### TASK INSTRUCTIONS
Among the entries below, take the line with "In diesem Unterkapitel" and the line with "Neue Bilder können", and output them and every line between them exactly, with nothing else.

### EXTRACTED INFORMATION
···

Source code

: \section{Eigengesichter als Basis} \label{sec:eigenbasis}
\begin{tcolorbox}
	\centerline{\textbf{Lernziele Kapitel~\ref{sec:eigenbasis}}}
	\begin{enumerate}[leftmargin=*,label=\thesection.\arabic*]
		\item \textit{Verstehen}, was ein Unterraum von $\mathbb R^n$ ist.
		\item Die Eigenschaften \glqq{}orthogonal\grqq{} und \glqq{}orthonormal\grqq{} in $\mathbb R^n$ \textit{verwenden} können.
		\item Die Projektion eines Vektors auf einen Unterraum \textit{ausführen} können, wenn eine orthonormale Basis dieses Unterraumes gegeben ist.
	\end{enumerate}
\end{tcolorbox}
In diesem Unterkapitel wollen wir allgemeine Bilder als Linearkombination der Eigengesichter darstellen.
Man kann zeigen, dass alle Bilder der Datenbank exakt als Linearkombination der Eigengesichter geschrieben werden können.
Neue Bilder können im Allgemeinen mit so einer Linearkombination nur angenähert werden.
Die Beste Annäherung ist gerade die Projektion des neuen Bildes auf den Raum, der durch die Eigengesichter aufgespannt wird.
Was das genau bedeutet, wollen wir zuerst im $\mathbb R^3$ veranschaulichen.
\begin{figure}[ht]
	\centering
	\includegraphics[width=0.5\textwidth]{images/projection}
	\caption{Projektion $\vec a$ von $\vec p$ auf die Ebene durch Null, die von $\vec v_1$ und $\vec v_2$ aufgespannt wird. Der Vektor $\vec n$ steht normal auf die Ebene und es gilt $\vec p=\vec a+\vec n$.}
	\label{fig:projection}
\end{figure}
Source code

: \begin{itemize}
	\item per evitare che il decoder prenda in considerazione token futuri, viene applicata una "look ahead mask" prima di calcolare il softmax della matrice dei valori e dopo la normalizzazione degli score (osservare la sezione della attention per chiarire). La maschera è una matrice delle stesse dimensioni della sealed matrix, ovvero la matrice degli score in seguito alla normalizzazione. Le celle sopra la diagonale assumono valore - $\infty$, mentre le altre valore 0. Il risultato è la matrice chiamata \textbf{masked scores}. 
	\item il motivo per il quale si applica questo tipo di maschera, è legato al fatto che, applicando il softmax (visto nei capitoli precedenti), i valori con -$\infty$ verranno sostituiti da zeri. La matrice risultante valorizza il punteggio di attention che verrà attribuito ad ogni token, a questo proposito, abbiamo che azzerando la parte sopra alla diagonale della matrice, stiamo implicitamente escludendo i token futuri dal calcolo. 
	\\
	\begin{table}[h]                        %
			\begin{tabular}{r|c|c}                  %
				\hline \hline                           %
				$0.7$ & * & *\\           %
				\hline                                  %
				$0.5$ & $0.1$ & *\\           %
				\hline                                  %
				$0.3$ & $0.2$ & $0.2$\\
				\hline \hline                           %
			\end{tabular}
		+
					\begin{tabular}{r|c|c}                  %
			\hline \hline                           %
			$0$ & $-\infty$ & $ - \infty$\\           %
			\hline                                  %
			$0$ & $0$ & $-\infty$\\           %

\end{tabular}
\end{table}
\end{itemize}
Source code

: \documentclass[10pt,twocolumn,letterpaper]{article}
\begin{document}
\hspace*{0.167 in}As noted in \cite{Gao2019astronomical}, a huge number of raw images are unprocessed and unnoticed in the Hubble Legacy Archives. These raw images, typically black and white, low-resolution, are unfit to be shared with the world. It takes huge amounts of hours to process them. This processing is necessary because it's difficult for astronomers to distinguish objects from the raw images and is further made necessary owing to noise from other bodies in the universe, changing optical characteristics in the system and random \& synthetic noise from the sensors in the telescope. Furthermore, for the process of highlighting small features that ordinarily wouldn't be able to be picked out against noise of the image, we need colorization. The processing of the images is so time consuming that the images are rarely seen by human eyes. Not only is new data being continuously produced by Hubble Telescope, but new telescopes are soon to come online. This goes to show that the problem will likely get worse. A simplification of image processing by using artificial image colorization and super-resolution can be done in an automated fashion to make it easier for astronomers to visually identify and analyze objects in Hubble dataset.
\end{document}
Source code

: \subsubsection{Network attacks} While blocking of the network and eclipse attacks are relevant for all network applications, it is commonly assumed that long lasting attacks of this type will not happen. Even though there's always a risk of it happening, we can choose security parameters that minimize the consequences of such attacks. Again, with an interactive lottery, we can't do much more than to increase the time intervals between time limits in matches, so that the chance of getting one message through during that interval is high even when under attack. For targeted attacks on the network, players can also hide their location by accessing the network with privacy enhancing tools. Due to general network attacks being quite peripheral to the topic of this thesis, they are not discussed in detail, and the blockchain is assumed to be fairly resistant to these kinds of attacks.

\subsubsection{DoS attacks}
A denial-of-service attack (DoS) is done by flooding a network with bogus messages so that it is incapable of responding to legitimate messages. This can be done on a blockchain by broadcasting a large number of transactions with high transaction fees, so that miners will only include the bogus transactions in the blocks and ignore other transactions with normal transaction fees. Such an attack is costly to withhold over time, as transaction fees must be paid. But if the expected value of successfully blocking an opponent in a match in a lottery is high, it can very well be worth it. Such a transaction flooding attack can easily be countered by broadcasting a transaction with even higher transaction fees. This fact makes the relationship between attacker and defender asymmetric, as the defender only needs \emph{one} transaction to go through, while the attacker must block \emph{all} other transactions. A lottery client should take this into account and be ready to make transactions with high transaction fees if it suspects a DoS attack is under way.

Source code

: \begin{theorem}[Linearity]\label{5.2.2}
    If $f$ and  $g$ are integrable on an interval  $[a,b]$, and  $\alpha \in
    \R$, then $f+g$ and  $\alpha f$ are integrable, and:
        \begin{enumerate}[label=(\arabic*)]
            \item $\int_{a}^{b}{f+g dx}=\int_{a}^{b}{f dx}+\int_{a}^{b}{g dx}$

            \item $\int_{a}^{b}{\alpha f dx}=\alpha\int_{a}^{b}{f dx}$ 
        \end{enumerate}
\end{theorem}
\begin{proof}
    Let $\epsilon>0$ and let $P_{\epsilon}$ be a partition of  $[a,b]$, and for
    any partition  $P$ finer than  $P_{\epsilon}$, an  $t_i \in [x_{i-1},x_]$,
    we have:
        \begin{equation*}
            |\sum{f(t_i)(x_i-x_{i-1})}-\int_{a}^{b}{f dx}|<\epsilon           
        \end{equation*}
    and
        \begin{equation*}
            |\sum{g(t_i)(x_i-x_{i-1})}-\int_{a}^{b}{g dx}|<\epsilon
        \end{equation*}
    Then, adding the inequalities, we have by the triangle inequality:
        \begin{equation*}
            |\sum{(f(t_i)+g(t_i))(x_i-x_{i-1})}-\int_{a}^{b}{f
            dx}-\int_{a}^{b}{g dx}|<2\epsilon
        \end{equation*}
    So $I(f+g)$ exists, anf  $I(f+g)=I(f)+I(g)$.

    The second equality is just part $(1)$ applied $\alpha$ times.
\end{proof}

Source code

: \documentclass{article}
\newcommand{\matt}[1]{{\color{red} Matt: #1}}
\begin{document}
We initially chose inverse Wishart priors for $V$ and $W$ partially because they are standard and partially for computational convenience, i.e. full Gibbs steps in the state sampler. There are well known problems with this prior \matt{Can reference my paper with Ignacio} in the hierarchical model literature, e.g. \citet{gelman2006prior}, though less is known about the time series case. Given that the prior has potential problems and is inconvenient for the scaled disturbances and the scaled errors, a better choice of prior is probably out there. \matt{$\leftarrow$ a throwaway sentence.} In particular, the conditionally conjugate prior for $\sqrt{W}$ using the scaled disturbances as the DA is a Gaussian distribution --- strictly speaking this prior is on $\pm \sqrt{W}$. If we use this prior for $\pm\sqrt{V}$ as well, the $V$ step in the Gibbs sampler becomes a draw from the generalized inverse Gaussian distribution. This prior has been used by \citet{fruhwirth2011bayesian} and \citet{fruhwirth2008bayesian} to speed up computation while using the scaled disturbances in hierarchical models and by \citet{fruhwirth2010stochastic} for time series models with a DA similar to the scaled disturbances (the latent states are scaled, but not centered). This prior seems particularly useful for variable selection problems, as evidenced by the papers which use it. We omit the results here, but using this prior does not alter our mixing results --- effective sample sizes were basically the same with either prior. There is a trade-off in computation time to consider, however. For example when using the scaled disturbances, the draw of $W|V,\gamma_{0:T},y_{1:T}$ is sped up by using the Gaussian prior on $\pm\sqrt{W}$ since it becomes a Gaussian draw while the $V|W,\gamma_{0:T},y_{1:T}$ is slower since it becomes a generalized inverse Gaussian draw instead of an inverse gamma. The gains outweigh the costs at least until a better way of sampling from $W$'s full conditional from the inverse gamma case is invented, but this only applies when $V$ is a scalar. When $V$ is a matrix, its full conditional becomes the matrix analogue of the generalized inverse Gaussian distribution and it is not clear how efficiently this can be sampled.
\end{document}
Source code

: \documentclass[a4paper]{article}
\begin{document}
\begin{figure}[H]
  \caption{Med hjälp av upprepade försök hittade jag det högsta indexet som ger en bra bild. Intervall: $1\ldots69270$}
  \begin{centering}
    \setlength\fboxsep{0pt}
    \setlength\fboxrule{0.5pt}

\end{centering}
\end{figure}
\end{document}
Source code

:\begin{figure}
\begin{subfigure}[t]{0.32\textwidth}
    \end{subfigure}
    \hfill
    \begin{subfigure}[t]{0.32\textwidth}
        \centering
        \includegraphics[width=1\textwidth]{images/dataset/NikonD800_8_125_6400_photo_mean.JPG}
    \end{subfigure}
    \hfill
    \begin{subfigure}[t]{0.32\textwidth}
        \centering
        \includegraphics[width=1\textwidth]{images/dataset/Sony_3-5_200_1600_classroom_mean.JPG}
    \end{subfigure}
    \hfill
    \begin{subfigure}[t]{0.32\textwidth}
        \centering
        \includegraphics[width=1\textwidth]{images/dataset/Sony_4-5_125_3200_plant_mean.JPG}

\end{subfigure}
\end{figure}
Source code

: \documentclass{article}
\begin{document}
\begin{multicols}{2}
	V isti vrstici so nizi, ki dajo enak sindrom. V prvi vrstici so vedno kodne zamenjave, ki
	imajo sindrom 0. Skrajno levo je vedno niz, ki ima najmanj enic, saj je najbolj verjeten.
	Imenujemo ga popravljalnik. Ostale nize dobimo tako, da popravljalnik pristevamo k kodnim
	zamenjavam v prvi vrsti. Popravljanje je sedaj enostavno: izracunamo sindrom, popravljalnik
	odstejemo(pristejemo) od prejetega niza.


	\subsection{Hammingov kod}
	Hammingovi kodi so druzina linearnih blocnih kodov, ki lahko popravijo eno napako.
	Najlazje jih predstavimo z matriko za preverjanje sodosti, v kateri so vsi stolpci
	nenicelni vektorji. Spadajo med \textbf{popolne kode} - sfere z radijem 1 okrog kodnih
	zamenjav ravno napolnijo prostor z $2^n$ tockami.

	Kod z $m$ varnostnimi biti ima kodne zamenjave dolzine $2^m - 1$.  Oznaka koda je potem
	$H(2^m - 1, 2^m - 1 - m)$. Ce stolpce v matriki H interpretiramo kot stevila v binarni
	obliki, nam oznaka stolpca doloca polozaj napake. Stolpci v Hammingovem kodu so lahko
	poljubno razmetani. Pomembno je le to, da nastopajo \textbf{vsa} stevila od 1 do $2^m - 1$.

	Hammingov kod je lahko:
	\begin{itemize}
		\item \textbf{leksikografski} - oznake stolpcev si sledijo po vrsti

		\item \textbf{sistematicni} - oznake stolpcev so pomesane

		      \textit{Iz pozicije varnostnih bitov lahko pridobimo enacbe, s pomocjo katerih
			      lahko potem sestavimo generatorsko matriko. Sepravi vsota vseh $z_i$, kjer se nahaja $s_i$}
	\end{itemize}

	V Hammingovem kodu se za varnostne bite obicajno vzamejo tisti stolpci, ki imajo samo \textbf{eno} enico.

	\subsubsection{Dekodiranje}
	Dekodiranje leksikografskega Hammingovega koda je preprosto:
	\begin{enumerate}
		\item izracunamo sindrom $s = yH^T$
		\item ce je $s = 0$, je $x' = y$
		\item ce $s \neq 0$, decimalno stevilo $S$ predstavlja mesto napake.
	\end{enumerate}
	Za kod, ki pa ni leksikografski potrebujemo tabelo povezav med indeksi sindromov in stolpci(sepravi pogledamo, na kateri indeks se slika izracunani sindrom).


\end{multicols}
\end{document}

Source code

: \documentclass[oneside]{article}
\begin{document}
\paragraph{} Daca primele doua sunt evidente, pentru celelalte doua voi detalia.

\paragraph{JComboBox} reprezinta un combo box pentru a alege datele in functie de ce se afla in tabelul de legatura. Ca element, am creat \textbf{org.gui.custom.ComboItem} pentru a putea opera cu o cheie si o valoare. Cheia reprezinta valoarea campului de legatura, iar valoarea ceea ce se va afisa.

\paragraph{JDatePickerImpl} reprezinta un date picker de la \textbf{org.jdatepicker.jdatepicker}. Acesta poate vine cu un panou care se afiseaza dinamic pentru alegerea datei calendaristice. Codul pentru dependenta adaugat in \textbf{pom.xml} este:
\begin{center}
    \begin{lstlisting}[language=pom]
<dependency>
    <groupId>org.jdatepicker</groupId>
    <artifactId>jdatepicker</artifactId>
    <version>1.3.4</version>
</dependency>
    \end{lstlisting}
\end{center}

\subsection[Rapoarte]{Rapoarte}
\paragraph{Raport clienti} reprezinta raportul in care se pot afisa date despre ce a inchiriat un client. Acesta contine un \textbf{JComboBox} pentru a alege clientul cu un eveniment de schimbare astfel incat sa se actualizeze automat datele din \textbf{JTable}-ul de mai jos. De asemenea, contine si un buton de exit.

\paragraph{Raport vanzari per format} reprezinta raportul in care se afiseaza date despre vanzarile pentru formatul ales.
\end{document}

···

### WRITTEN ANSWER
In diesem Unterkapitel wollen wir allgemeine Bilder als Linearkombination der Eigengesichter darstellen.
Man kann zeigen, dass alle Bilder der Datenbank exakt als Linearkombination der Eigengesichter geschrieben werden können.
Neue Bilder können im Allgemeinen mit so einer Linearkombination nur angenähert werden.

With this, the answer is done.